[PAGE EXCERPT]
- - - -

# Top Local Juices 2017 - Nominations for DESSERT



## Andre (1/6/17)

Your nominations (no more than 3 per member, but less is fine) will become the shortlist for the final vote for the Top Local Juices 2017.

Here every member has the opportunity to name up to 3 juices in one posting.
*Feel free to edit/amend your posting until the final date*.

After that date a maximum of the 10 most nominated juices in each category will enter a poll to finally decide which are the most liked locally made jooses in SA per category. Thereafter the top e-liquids will compete by way of a final poll by members for the title of the best of the best of 2017.

A juice may be nominated in more than one category if it fits. The categories are:

*Beverage *(coffee, milk, milkshake, soda, cola, tea, etc.)
*Fruit*
*Tobacco*
*Bakery *(cookie, biscuit, dough, pie, donut, waffle, tart, pastry, roll, cake, bake, etc.)
*Breakfast *(cereal, yoghurt, fruit loops, etc.)
*Menthol and Mint*
*Dessert *(sweet, rich, candy, cream, nuts, custard, pudding, ice cream, etc.)

- - - -

[DATA SHOWN]
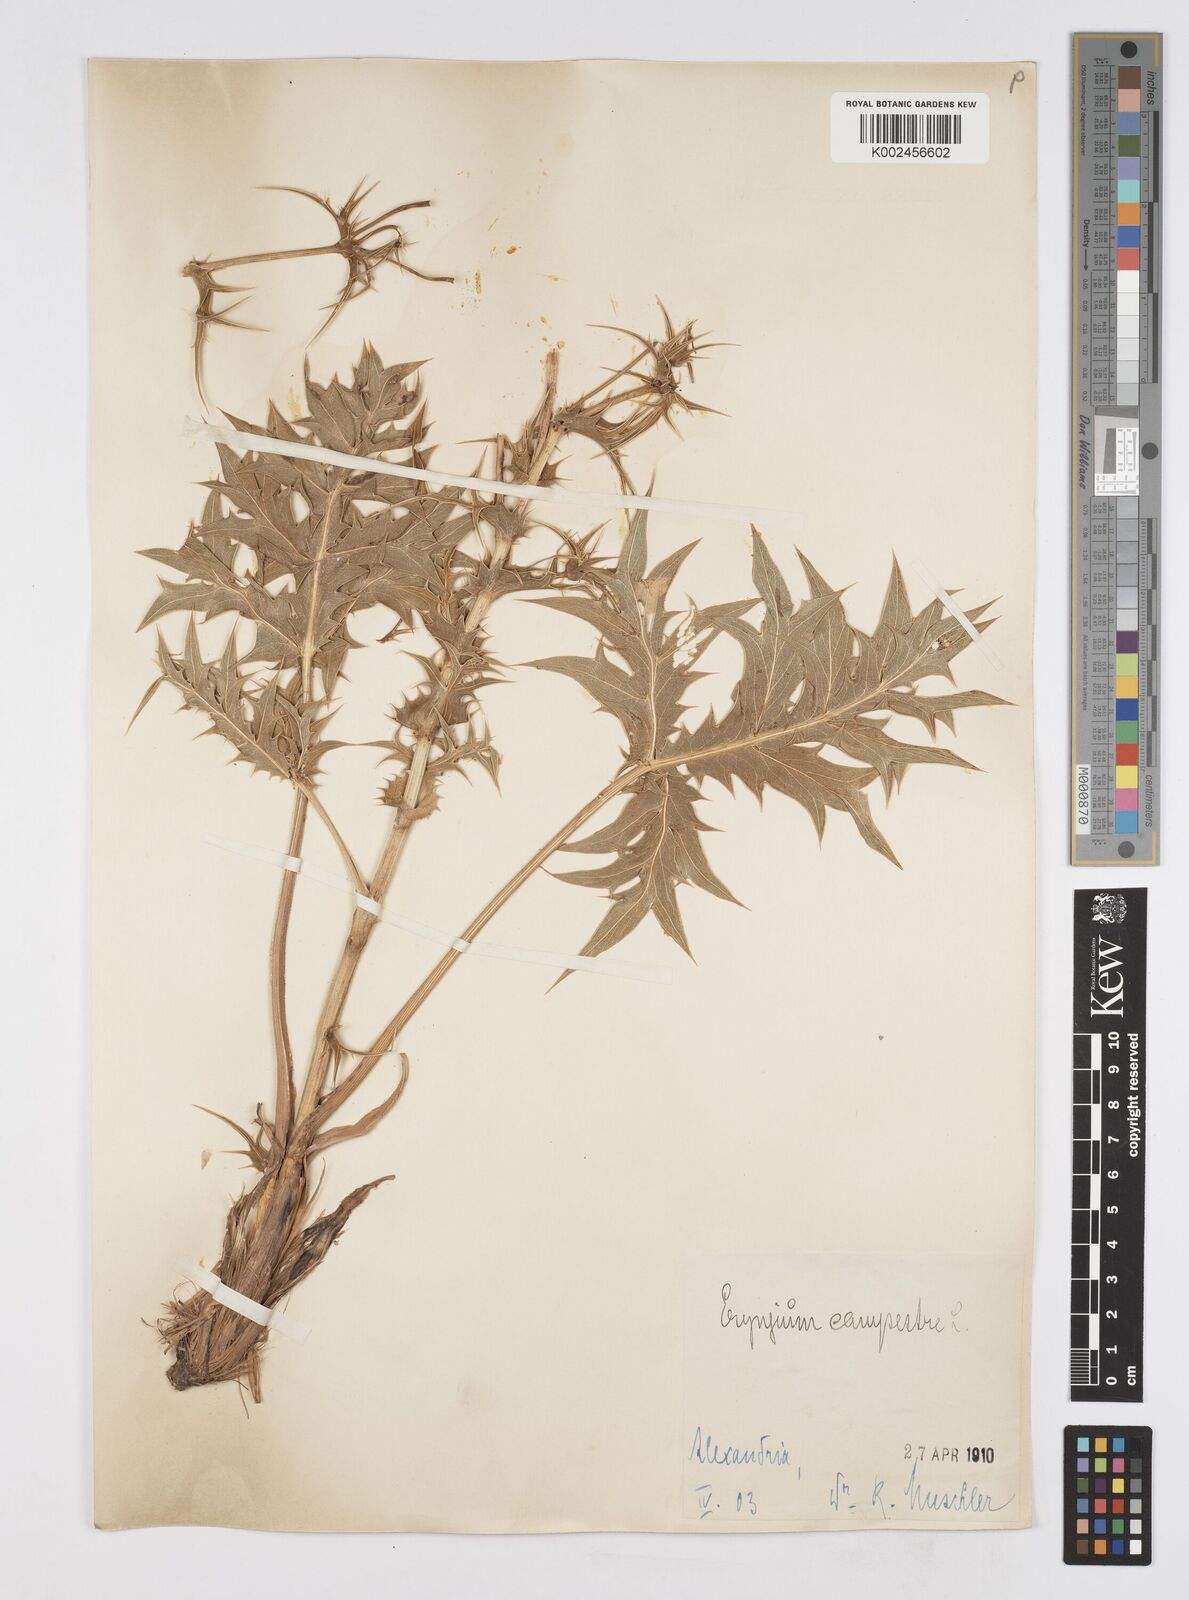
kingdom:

- - - -

[EXERCISE 1] In the nominations post, shorten the paragraph beginning "After that date a maximum" while keeping its main facts.
[EXERCISE 2] From the nominations post, copy the passage starting with "# Top Local" and going on through "Local Juices 2017.".

[COMPLETE RESPONSE 1] After the final date, up to the 10 most nominated juices in each category go to a poll. This poll decides the most liked locally made juices in SA per category. The top e-liquids then face a final members' poll for the title of best of the best of 2017.

[COMPLETE RESPONSE 2]
# Top Local Juices 2017 - Nominations for DESSERT



## Andre (1/6/17)

Your nominations (no more than 3 per member, but less is fine) will become the shortlist for the final vote for the Top Local Juices 2017.